“Steve Jobs”, in uscita nelle sale il 21 gennaio, si rivela il tanto atteso biopic sul fondatore della Apple, diretto da Danny Boyle (regista di Trainspotting e The Millionaire) e scritto da Aaron Sorkin. L’obiettivo dei due non è stato quello di restituire un’immagine del tutto positiva e piena di incondizionata ammirazione per una delle figure più influenti della storia moderna, ma piuttosto è stato quello di mostrare luci e ombre della vita di un uomo, pieno di fragilità e di irrisolti. Il film ruota attorno a tre momenti fondamentali della storia della Mela, di Jobs, e ai relativi scontri con gli altri protagonisti: la presentazione del Macintosh nel 1984, il tentativo di rilancio con i computer NeXT nel 1988, il ritorno di Jobs e dell’iMac nel 1999.
In questi contrasti emergono personalità e limiti di Jobs, che si raffronta, in ottica evolutiva, con l’amico e co-fondatore Apple Steve Wozniak, il CEO dell’azienda John Sculley, l’assistente Joanna Hoffman, l’ingegnere informatico Andy Hertzfeld, la figlia Lisa e la madre Chrisann Brennan.
Michael Fassbender cerca di interpretare Steve Jobs volendone sottolineare l’essenza visionaria e l’effetto cinematografico, andando incontro più all’opinione pubblica che al reale fine del regista e dello sceneggiatore: mostrare le debolezze di un uomo che non è mai riuscito a superare l’abbandono e il rifiuto dei genitori naturali, trasportando questo dolore soggiacente nel difficile rapporto con la figlia, che non vuole riconoscere.
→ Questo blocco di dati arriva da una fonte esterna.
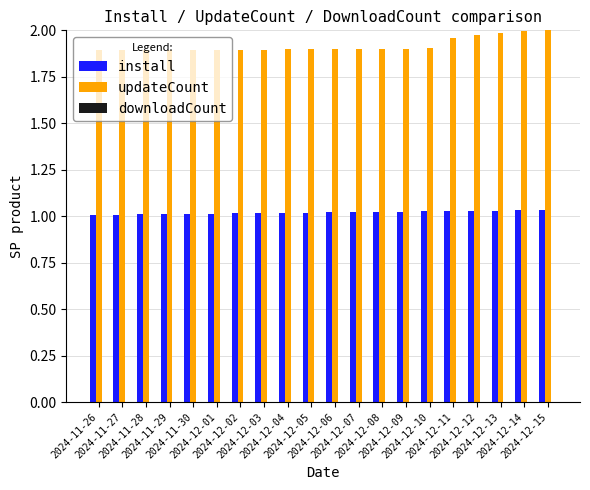

Rank the series by their average value, from highest to lowest.

updateCount, install, downloadCount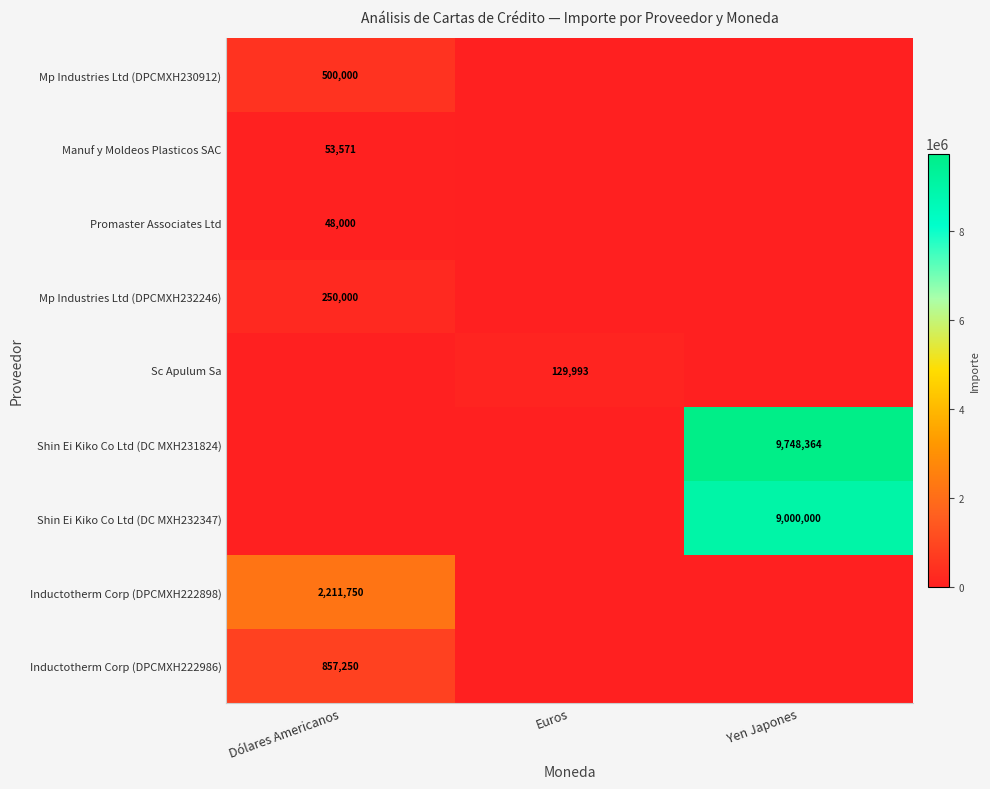

True or false: Mp Industries Ltd (DPCMXH230912) has a value of 119642 at Dólares Americanos.

False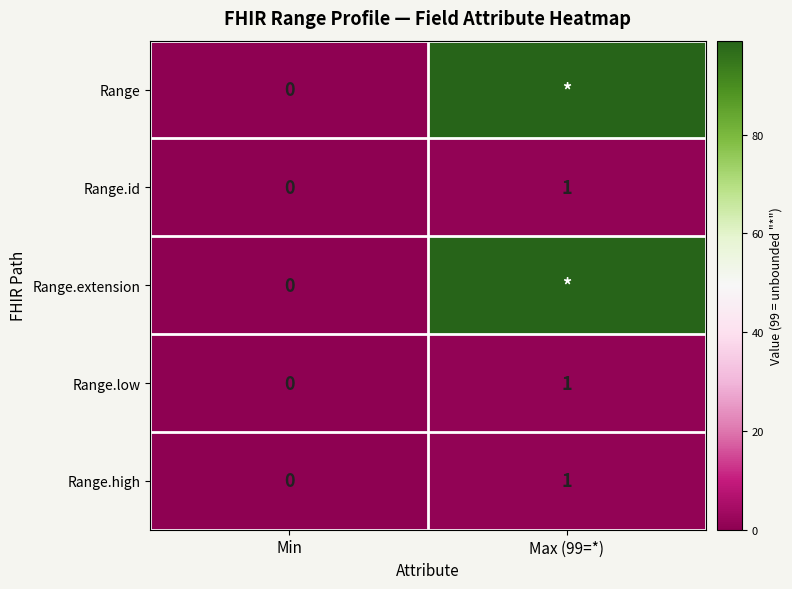

What is the spread (max minus min) of values at Max (99=*)?

98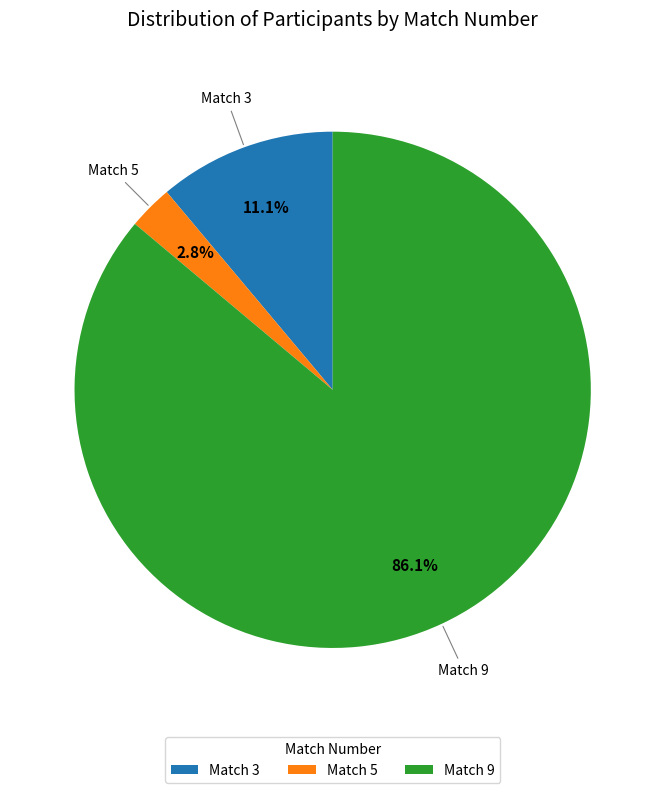

Rank the categories by value from lowest to highest.

Match 5, Match 3, Match 9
L’immagine che il film attribuisce a Steve Jobs riflette la deriva dei rapporti umani in un mondo forse troppo dominato dalla tecnologia, delineando una figura fragile che ricerca nel rapporto con le macchine l’affetto che non riesce a provare fino in fondo nei rapporti umani, e che riversa l’ansia di controllo sui suoi prodotti, non potendolo avere sui sentimenti.